Student Activity Samples
Analyzing the Great Society Speech Activity #1
For this activity one will need transcripts of the speech and the audio or video from YouTube. Because links change it does not make sense to give them here, but a general search of Johnson’s Great Society Speech on Google and YouTube will yield easily findable copies of both. In addition to audio and text copies of the speech students should be given a graphic organizer to fill out as they are listening, and then specific questions to respond to once they have the transcript.
Individual teachers are capable of creating their own lessons and procedures around analyzing a primary source, but here is how my students will work with this speech. They will first listen to or watch Johnson give the speech, and as they do, they will fill out an organizer asking them to list the source, occasion, audience, and purpose, as well as the tone. (This is sometimes referred to as SOAPsTone.) After Johnson finishes speaking students will compare answers first in pairs and then in groups of four. Some of the groups of four will then share with the whole class or write their thoughts on the whiteboard.

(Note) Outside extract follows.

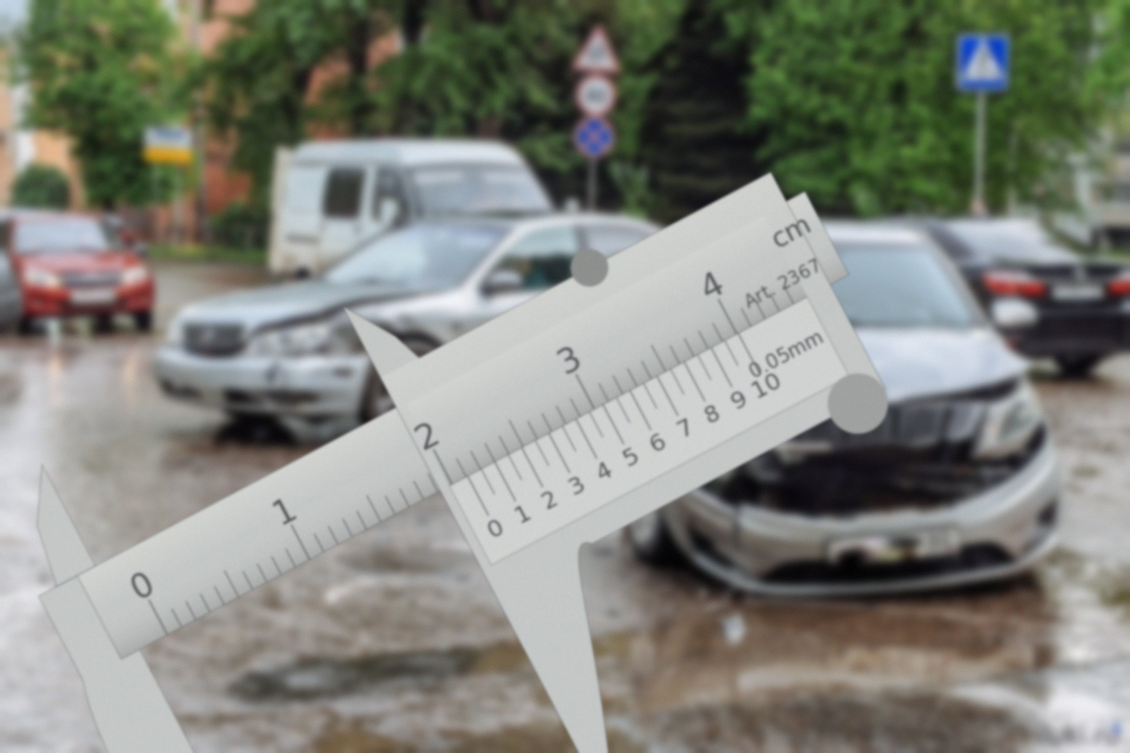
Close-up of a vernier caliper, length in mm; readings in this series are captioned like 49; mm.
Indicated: 21.1; mm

After discussing as a whole class students will then get copies of the transcript and be required to think more in-depth about Johnson’s purpose and reasoning. Why was he proposing this program? Who was it supposed to help? Who might be hurt or be opposed to this type of program and why? And, based on what they see in the world around them, was this program successful and why/why not?
Johnson’s Social Programs – Success or Failure? Activity #2
In this activity students will be broken up into nine groups – Civil Rights, War on Poverty, Education, Health, Arts and Media, Environment, Housing and Urban Development, Consumer Protection, and Immigration. Using information from the Washington Post article Evaluating the Success of the Great Society each group will prepare a presentation for the class that includes the following key components: Summarize the article and state its point of view, find an additional source that supports the Post’s point of view, find an additional source that refutes the Post’s point of view.
The presentation must explain all three and support each with evidence from the additional sources that students find. Students will be given a choice as to what their output looks like. They can create a presentation using slides, create a video, or make a three-panel poster display instead. All students will present their work to the class regardless of the format that they choose.
Great Society / Vietnam Interaction Analysis Student Activity #3
In this activity the students in my classes will be broken into three different groups. Using a set of primary sources one group of students will examine the case for withdrawal from Vietnam by examining a May 1964 telephone conversation between President Johnson and National Security Advisor Bundy as well as a memo written in early 1965 by then Vice President Hubert Humphrey.
Another group will look at a Johnson speech from April of 1965 that outlines why the United States continues to be involved in the conflict in Vietnam. The third group of students will read and analyze a speech given by Martin Luther King Jr. in April of 1967 that damage that King believes the war is doing to American society.
After the three large groups have had time to read and discuss the materials, the students will be shuffled into new groups with at least one student having knowledge of each of the three different sources. They will then look at the evolution of what is happening with the Great Society and Vietnam during this extended timeframe and take notes about the change and continuity that they see.
The final step in this activity is for students to write a paragraph outlining that cause and continuity in their own words, using the notes created from the two groups sessions. This final paragraph will be done independently, not as a group activity.